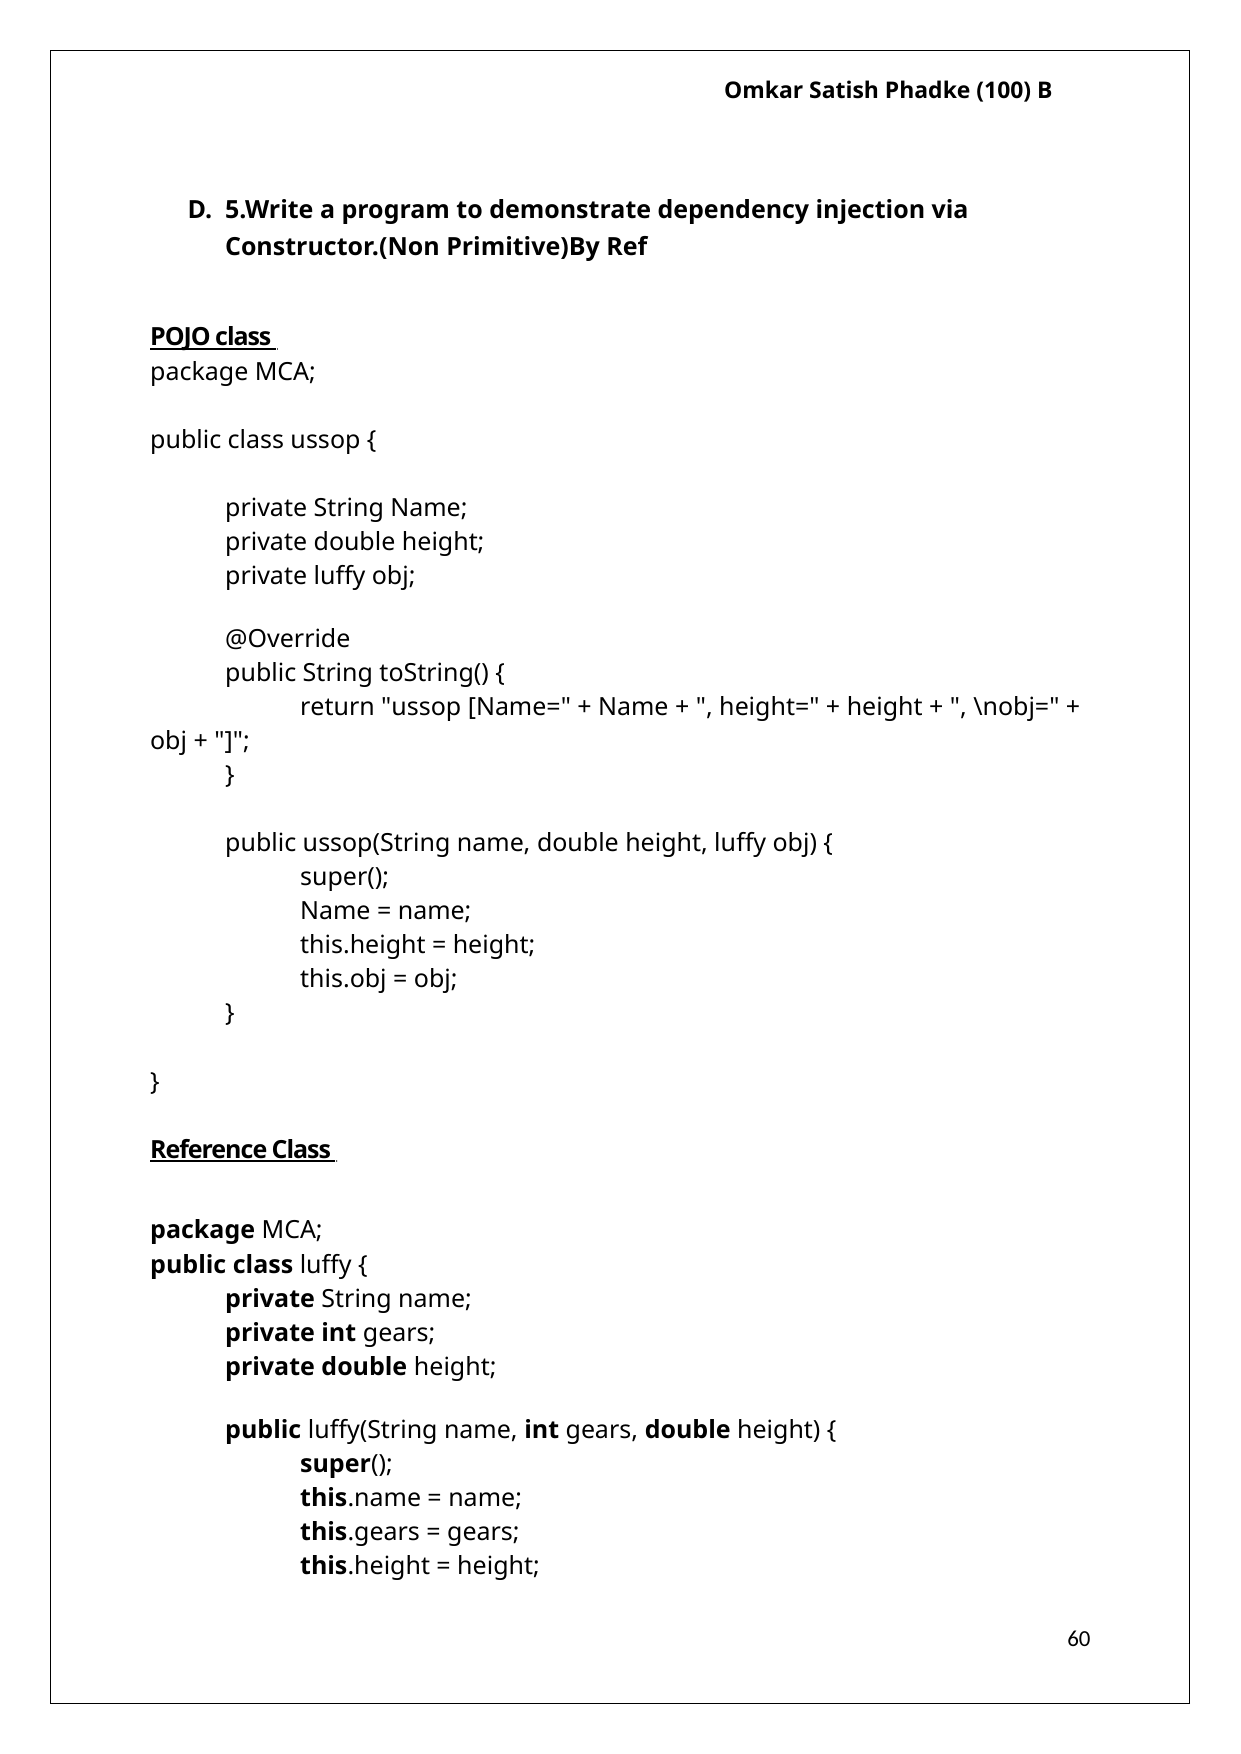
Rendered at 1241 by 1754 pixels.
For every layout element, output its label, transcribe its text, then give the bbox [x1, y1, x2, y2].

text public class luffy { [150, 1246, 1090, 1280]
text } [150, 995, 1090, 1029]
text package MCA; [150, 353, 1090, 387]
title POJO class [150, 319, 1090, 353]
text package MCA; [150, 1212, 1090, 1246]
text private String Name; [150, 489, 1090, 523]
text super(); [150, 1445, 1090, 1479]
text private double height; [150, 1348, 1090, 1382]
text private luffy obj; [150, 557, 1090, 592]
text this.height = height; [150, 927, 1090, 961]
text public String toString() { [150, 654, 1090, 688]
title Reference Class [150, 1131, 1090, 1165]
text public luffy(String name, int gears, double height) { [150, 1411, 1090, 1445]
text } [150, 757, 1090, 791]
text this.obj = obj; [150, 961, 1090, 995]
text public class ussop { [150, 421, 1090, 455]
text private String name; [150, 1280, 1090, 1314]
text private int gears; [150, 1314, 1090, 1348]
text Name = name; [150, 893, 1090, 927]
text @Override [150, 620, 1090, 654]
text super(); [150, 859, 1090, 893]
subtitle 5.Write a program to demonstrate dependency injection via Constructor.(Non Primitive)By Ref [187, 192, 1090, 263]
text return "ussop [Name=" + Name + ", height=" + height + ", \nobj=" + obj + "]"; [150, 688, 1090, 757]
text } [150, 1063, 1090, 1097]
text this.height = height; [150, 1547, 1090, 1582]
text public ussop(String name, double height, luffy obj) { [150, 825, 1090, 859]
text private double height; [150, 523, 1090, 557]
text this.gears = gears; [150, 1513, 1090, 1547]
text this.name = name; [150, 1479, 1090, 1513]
-------
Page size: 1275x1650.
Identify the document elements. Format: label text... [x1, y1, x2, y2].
-------
→ Task objective
Going back over the entries above, copy word for word every line from the one that has "Page size: 1275x1650." on through the one that has "Identify the document".

→ Answer to this problem
Page size: 1275x1650.
Identify the document elements. Format: label text... [x1, y1, x2, y2].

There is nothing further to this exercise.